__Exercise brief__
Quote from the first line below through the line that contains "## Project Overview", both included, and leave the pictures out.
.....
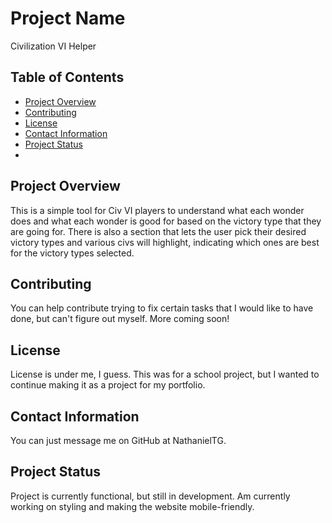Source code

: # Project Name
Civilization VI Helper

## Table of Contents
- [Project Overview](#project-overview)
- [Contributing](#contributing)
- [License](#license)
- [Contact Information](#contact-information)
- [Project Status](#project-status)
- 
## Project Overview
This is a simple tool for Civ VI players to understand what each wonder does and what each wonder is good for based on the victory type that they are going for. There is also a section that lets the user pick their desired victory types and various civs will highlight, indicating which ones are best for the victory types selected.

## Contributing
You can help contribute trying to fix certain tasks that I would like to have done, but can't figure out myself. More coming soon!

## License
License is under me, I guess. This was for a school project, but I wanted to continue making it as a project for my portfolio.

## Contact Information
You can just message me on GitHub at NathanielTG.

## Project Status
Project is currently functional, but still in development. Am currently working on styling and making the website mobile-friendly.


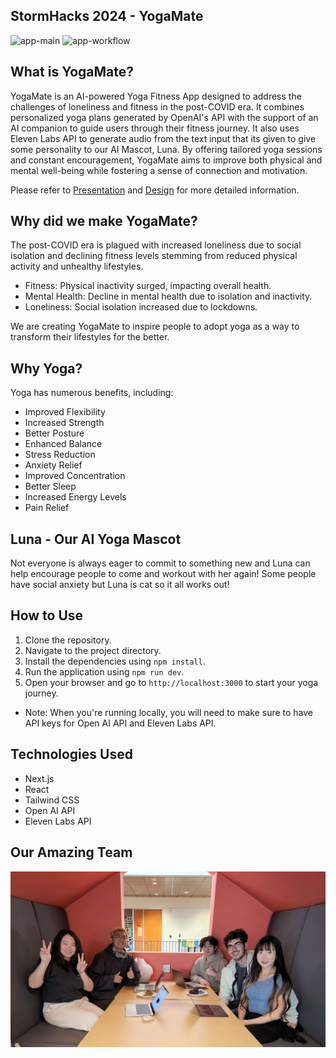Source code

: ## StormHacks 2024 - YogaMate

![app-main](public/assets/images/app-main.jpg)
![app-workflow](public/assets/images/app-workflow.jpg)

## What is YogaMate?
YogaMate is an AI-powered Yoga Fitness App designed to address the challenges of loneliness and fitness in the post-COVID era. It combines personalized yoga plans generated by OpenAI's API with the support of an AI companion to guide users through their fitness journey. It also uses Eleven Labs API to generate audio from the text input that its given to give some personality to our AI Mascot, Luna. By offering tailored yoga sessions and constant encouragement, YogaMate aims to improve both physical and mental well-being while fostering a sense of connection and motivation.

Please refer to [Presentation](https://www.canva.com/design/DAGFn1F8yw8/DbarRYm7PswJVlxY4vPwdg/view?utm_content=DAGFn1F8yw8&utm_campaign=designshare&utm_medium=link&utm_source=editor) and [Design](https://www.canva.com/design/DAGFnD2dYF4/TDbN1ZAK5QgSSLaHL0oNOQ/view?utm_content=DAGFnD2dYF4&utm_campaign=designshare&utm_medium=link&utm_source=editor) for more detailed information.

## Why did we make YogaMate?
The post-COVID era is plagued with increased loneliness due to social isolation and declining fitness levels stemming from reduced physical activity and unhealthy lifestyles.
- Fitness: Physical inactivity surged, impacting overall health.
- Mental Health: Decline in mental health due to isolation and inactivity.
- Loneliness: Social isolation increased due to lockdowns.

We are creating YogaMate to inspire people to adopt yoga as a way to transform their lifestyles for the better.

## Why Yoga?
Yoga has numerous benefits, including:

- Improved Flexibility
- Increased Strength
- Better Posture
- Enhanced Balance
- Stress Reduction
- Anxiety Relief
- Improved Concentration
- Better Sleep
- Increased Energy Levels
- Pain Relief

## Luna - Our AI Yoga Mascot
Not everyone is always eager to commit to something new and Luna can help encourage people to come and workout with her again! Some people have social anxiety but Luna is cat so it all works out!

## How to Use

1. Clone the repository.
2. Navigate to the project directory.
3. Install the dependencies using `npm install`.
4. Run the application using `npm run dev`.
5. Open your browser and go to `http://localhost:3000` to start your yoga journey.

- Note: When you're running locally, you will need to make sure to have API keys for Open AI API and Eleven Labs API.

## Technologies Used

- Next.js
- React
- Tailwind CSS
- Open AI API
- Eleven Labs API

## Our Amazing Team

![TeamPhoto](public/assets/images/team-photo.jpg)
.....
__Answer__
Source code

: # Project Name
Civilization VI Helper

## Table of Contents
- [Project Overview](#project-overview)
- [Contributing](#contributing)
- [License](#license)
- [Contact Information](#contact-information)
- [Project Status](#project-status)
- 
## Project Overview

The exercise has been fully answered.